WORK INSTRUCTIONS:
Can you turn every line of the items below into a numbered list, skipping blank lines and leaving the pictures out?

Stored entries:
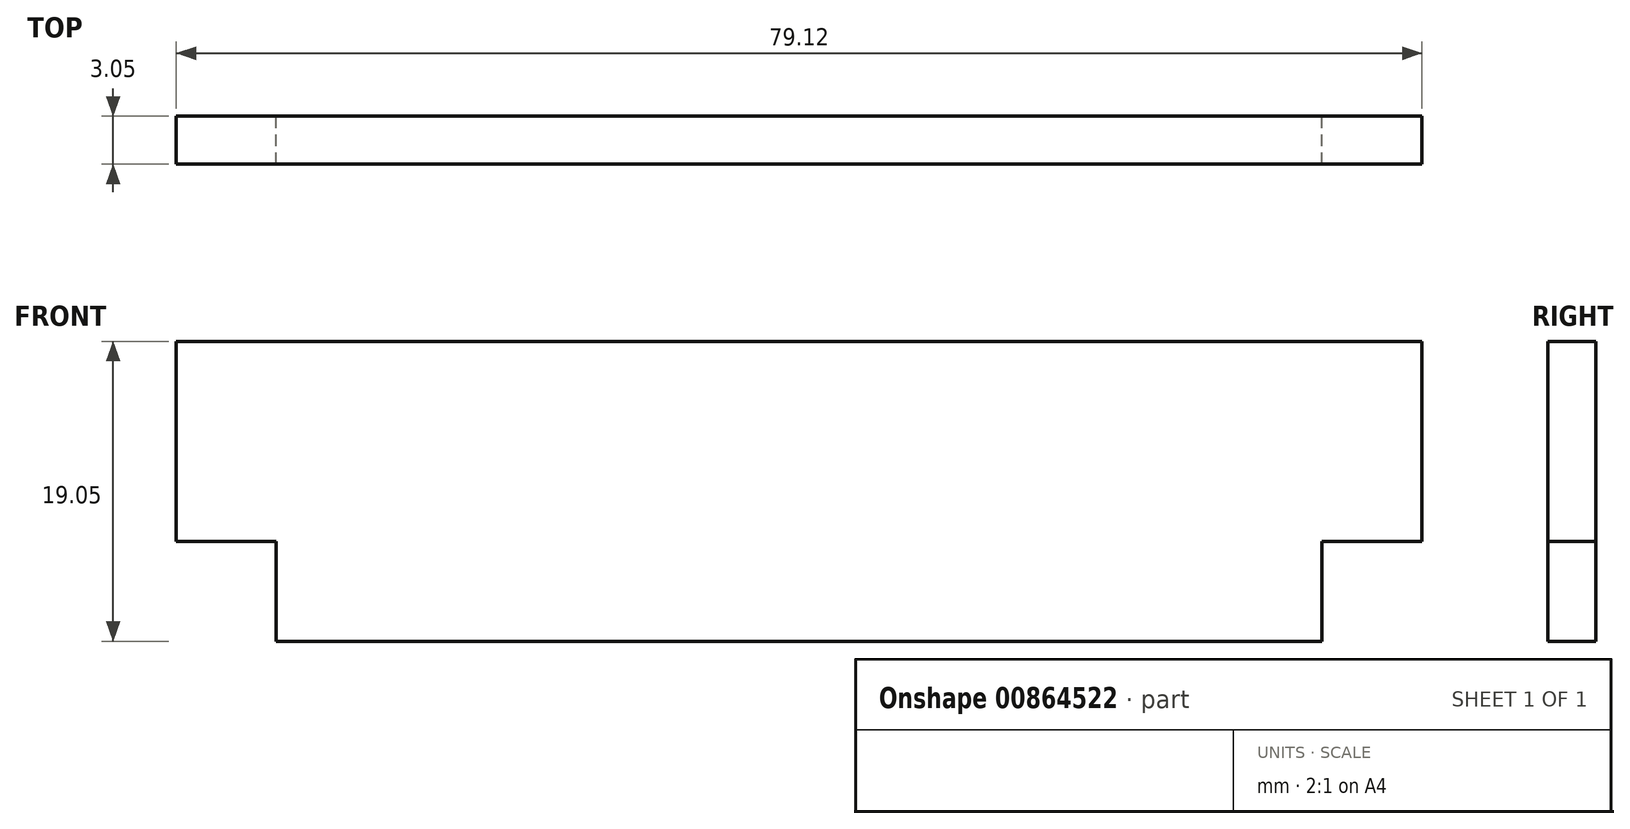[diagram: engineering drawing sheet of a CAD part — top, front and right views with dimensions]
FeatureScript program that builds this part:
annotation { "Feature Type Name" : "Feature", "Feature Type Description" : "" }
export const myFeature = defineFeature(function(context is Context, id is Id, definition is map)
    precondition{}
    {
        {
            var Q0;
            Q0=qCreatedBy(makeId("Front.planeOp"),FACE);
            var sketch = newSketch(context, id + "F0", { "sketchPlane" : qUnion([Q0])});
            skLineSegment(sketch, "E0", {"start": v(-39.56, 0) * mm, "end": v(-39.56, 12.7) * mm});
            skLineSegment(sketch, "E1", {"start": v(-39.56, 12.7) * mm, "end": v(39.56, 12.7) * mm});
            skLineSegment(sketch, "E2", {"start": v(39.56, 12.7) * mm, "end": v(39.56, 0) * mm});
            skLineSegment(sketch, "E3", {"start": v(39.56, 0) * mm, "end": v(33.2, 0) * mm});
            skLineSegment(sketch, "E4", {"start": v(33.2, 0) * mm, "end": v(33.2, -6.35) * mm});
            skLineSegment(sketch, "E5", {"start": v(33.2, -6.35) * mm, "end": v(-33.2, -6.35) * mm});
            skLineSegment(sketch, "E6", {"start": v(-33.2, -6.35) * mm, "end": v(-33.2, 0) * mm});
            skLineSegment(sketch, "E7", {"start": v(-33.2, 0) * mm, "end": v(-39.56, 0) * mm});
            skSolve(sketch);
        }
        {
            var Q0;
            Q0 = qSketchRegion(id + "F0", true);
            extrude(context, id + "F1", {"entities" : qUnion([Q0]), "depth" : 3.05 * mm, "offsetDistance" : 25.4 * mm});
        }
    });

CORRECT OUTPUT:
1. [diagram: engineering drawing sheet of a CAD part — top, front and right views with dimensions]
2. FeatureScript program that builds this part:
3. annotation { "Feature Type Name" : "Feature", "Feature Type Description" : "" }
4. export const myFeature = defineFeature(function(context is Context, id is Id, definition is map)
5.     precondition{}
6.     {
7.         {
8.             var Q0;
9.             Q0=qCreatedBy(makeId("Front.planeOp"),FACE);
10.             var sketch = newSketch(context, id + "F0", { "sketchPlane" : qUnion([Q0])});
11.             skLineSegment(sketch, "E0", {"start": v(-39.56, 0) * mm, "end": v(-39.56, 12.7) * mm});
12.             skLineSegment(sketch, "E1", {"start": v(-39.56, 12.7) * mm, "end": v(39.56, 12.7) * mm});
13.             skLineSegment(sketch, "E2", {"start": v(39.56, 12.7) * mm, "end": v(39.56, 0) * mm});
14.             skLineSegment(sketch, "E3", {"start": v(39.56, 0) * mm, "end": v(33.2, 0) * mm});
15.             skLineSegment(sketch, "E4", {"start": v(33.2, 0) * mm, "end": v(33.2, -6.35) * mm});
16.             skLineSegment(sketch, "E5", {"start": v(33.2, -6.35) * mm, "end": v(-33.2, -6.35) * mm});
17.             skLineSegment(sketch, "E6", {"start": v(-33.2, -6.35) * mm, "end": v(-33.2, 0) * mm});
18.             skLineSegment(sketch, "E7", {"start": v(-33.2, 0) * mm, "end": v(-39.56, 0) * mm});
19.             skSolve(sketch);
20.         }
21.         {
22.             var Q0;
23.             Q0 = qSketchRegion(id + "F0", true);
24.             extrude(context, id + "F1", {"entities" : qUnion([Q0]), "depth" : 3.05 * mm, "offsetDistance" : 25.4 * mm});
25.         }
26.     });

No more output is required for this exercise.